“Or what woman having ten coins and losing one would not light a lamp and sweep the house, searching carefully until she finds it? And when she does find it, she calls together her friends and neighbors and says to them, ‘Rejoice with me because I have found the coin that I lost.’ In just the same way, I tell you, there will be rejoicing among the angels of God over one sinner who repents.” Luke 15:8-10
It was dark as we made our way to the parking lot following a recent board meeting in Cleveland. As I got to my car, I wanted to remove my sport coat to be comfortable for the long ride home.
Setting my iPad on the hood of my car, I removed my coat and opening the back door of my SUV, I hung it neatly on a hanger.
I returned and said my goodbyes to the group, entered the vehicle and made my way down Euclid Avenue for several blocks from 30th to 14th street near Playhouse Square. I drove the short distance down 14th to the entrance ramp for I-71. As I made my way up the ramp, I accelerated to get up to the speed limit as I merged.
As I accelerated, I noticed what looked like a leather case about the size of an iPad flying over my windshield over the roof of the car. As I glanced into my rear view mirror, all I could see was this object, at least ten feet in the air, disappear into the darkness behind me.
“Oh, my God, it’s my iPad,” I realized! “I forgot it on the hood of my Chevy!”
I can’t begin to tell you the hollow feeling I felt in my stomach, further complicated by trying to explain what had just happened to my wife, who I was talking to on the cell phone.
I hurriedly got off on the next exit, stopped my car and search the back seat, and the floor, even though I knew I wouldn’t find it in the car. Making a U-Turn, I got back on I-71 and made my way to Jacobs Field, down Ontario, and cutting across to 14th street to re-track my route.
As I made my way back, I began to pray to St. Anthony, the patron saint of lost articles. I pray the St. Anthony prayer every day, but in my panic, I couldn’t remember it. All I could remember was the simple little prayer that little children were taught.
Tony, Tony turn around,
Help me find what can’t be found.
As I approached the I-71 ramp, I turned on my bright lights and emergency flashers and slowly made my way up the ramp.

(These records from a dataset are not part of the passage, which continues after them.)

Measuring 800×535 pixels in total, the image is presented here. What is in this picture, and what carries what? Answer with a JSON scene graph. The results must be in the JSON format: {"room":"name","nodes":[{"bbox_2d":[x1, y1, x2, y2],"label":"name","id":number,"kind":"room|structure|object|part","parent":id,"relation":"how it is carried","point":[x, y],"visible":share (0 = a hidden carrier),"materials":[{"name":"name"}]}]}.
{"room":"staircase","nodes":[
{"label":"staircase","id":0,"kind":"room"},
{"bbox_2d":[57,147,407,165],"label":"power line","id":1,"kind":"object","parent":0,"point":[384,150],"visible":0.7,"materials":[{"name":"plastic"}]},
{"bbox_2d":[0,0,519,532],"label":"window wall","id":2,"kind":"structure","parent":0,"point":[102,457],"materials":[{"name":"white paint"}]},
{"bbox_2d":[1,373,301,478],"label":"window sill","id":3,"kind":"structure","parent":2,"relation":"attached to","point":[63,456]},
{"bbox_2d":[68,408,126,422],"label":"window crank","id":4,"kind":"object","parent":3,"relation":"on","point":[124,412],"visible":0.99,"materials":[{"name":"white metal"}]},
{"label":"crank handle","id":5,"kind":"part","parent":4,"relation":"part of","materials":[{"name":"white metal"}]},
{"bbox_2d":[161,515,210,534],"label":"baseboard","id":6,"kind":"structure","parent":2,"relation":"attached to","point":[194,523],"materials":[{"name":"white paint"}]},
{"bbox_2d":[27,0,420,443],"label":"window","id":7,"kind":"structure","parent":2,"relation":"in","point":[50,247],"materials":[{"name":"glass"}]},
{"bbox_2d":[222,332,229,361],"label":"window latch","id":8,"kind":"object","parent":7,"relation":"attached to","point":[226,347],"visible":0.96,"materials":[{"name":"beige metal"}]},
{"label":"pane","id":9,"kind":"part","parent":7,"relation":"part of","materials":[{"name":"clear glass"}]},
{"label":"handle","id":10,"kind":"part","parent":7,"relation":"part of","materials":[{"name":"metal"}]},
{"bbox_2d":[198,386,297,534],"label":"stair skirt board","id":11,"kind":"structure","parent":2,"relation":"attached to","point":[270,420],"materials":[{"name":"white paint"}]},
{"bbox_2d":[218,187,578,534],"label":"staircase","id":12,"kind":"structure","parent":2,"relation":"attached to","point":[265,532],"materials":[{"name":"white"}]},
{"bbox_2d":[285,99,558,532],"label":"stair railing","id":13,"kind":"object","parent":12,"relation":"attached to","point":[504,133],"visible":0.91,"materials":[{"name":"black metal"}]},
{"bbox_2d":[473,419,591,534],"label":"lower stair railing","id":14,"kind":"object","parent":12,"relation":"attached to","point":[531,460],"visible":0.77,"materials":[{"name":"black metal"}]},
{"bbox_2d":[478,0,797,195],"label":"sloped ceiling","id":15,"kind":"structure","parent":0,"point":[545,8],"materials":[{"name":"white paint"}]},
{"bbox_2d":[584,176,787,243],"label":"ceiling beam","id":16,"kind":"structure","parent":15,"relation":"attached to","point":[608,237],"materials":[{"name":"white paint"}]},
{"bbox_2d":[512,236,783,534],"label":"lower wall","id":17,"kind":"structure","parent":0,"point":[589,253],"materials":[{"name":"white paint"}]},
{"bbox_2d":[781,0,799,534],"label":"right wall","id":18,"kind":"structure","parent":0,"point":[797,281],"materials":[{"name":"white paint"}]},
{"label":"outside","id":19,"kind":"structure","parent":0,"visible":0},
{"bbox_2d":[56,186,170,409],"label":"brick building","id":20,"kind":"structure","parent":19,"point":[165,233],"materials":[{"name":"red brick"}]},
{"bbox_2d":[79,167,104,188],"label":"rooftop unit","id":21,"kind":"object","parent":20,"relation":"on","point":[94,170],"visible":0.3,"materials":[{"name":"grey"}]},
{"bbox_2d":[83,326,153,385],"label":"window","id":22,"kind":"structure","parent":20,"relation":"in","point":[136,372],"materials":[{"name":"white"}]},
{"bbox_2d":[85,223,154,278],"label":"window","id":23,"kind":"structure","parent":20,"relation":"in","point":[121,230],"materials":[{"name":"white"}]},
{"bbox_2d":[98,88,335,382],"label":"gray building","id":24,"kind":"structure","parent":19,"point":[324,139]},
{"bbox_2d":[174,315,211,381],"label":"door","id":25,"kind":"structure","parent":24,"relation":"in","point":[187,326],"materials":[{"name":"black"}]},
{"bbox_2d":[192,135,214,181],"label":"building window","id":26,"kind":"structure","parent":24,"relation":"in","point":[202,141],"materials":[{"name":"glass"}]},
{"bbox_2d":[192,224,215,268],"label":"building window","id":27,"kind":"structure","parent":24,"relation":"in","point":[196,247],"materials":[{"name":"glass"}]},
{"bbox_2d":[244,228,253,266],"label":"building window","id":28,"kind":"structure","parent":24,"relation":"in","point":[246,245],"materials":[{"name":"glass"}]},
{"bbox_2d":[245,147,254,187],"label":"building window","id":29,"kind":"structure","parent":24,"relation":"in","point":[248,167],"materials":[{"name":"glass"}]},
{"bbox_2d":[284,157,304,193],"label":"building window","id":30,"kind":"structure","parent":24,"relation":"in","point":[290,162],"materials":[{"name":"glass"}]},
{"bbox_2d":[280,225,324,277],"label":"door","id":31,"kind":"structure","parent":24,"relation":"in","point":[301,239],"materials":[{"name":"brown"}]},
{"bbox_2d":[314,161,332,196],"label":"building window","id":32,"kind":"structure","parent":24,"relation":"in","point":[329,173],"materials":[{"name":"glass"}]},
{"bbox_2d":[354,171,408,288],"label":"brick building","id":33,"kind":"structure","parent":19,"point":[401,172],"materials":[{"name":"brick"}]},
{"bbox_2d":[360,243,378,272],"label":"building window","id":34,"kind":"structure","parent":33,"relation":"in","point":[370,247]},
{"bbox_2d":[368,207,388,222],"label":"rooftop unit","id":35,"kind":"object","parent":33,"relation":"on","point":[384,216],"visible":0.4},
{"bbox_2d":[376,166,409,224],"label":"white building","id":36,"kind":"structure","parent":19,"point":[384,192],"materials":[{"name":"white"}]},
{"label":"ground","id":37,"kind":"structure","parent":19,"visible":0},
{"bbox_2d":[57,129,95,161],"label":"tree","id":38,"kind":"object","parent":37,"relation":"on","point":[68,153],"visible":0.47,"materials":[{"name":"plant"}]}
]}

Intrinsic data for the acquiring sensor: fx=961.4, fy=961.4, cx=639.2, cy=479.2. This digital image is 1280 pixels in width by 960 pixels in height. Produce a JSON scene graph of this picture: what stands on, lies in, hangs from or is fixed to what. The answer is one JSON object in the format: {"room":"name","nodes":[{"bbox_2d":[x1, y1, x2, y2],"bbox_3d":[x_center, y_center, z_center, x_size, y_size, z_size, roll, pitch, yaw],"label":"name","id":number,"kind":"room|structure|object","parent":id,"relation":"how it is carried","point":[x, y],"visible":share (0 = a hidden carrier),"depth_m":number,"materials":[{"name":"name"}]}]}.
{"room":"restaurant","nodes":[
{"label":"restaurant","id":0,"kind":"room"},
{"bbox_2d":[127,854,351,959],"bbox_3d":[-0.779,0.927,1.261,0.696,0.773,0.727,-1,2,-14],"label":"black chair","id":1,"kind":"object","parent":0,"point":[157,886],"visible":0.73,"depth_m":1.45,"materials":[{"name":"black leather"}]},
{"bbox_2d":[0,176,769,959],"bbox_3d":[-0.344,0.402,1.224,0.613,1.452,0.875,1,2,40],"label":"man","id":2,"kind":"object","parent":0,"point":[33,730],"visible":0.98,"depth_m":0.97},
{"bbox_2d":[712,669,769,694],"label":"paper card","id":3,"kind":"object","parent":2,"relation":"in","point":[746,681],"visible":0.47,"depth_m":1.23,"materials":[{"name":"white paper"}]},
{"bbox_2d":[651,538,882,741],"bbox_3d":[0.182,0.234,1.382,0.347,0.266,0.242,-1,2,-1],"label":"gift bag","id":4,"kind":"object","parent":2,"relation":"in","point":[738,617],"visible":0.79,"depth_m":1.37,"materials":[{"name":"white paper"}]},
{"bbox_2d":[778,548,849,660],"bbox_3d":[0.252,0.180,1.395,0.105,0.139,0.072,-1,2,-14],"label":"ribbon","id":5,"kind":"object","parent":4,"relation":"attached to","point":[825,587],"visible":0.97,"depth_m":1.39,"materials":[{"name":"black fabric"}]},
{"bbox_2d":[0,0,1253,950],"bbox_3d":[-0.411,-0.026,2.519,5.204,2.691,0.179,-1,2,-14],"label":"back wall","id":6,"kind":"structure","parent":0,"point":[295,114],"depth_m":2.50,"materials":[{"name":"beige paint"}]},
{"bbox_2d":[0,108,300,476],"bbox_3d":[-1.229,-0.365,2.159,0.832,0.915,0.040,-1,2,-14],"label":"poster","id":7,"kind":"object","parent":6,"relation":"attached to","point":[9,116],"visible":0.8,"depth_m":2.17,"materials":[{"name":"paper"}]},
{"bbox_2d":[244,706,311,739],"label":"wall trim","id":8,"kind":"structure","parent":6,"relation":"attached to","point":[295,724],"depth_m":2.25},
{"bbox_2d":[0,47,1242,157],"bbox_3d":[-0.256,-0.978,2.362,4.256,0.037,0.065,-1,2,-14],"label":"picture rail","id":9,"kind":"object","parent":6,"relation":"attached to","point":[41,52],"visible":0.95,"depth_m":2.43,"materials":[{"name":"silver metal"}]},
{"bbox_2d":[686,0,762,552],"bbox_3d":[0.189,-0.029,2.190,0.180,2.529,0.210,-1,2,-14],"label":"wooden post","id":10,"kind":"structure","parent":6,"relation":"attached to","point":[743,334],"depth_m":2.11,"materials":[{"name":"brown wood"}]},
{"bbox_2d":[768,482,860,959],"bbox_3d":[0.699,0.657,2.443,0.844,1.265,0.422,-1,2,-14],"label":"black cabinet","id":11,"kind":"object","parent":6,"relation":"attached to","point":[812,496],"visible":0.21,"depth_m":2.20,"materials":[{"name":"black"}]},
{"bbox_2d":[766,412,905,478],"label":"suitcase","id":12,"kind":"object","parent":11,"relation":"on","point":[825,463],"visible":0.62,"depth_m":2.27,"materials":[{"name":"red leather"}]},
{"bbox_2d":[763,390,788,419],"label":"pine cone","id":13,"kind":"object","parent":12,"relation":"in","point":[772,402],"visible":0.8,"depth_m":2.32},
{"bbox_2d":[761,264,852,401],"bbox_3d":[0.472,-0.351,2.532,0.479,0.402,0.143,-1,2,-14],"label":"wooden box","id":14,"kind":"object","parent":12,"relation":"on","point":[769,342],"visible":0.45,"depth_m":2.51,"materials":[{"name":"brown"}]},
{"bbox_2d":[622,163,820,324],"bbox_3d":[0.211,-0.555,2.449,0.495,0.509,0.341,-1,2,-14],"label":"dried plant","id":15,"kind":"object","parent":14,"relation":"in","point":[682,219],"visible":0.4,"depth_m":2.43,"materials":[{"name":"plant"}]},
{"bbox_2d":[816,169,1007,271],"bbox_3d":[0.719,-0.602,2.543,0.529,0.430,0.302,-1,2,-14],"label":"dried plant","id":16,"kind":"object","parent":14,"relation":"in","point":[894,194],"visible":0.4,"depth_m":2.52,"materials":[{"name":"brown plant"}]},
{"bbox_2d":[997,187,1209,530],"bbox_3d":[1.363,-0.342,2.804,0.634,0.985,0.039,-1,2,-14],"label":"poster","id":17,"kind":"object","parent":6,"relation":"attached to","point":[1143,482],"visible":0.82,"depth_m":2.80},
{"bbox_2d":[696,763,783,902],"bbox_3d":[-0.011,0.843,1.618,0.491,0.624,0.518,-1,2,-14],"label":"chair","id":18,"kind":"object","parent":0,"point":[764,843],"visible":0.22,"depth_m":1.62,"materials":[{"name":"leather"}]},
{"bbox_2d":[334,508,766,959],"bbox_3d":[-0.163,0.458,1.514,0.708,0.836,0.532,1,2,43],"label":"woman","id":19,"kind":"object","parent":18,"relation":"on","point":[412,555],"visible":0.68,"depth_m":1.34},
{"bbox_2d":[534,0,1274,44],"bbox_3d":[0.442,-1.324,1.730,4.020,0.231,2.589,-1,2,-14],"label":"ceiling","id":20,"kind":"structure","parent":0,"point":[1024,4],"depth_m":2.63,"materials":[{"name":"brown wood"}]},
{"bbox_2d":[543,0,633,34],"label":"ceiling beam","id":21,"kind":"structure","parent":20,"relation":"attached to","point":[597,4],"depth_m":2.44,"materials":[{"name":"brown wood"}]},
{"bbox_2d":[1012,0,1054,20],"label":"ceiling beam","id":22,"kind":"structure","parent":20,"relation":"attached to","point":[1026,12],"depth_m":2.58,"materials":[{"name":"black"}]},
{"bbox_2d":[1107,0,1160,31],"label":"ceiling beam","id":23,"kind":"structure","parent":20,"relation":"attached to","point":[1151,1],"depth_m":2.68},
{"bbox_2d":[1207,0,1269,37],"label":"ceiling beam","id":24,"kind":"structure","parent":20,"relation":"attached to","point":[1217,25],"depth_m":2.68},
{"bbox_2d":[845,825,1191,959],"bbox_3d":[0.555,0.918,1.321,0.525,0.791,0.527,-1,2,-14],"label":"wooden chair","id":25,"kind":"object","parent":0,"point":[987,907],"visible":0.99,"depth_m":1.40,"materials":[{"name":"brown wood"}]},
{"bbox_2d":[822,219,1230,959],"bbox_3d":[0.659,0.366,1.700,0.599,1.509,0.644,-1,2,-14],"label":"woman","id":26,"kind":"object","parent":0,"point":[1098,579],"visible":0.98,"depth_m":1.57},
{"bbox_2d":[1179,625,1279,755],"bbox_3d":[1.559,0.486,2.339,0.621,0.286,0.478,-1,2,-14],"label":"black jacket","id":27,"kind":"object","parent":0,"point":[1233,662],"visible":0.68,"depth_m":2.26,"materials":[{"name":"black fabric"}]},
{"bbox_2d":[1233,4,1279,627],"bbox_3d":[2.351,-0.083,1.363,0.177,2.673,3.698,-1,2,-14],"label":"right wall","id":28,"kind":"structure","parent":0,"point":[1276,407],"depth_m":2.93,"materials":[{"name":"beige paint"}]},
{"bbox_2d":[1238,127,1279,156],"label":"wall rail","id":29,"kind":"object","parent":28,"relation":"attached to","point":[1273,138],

It was very dark and there were weeds three feet high on both sided of the road. If it were in these weeds, it probably wouldn’t be found for months. As I neared the top of the ramp, I saw a street light. It was shining like a spotlight at a rock concert on a small area of the berm, and there is was, my iPad!
I opened the door, and scooped it off the blacktop and on to my passenger seat, then, I quickly spead up to allow the other cars to enter the ramp.
As I made my way home, thanking God (and St. Anthony) for finding my iPad, with all of my personal data, prayers, notes for my book, e-mails and business information, I reached over to the passenger seat and pushed the button to turn on my device. I lit up and was working fine, except for the shattered screen.
I wish I could have prayed a more adult prayer, but it seems that St. Anthony likes this one just fine!
* In case you are wondering, here is the St. Anthony prayer I say daily but couldn’t remember:
O Holy St. Anthony, gentlest of Saints, your love for God
and Charity for His creatures made you worthy, when on
earth, to possess miraculous powers. Miracles waited on
your word, which you were ever ready to speak for those in
trouble or anxiety. Encouraged by this thought, I implore
of you to obtain for me (request).
The answer to my prayer may require a miracle. Even so,
you are the saint of Miracles.
O gentle and loving St. Anthony, whose heart was ever full
of human sympathy, whisper my petition into the ears of the
Sweet Infant Jesus, who loved to be folded in your arms, and
the gratitude of my heart will ever be yours.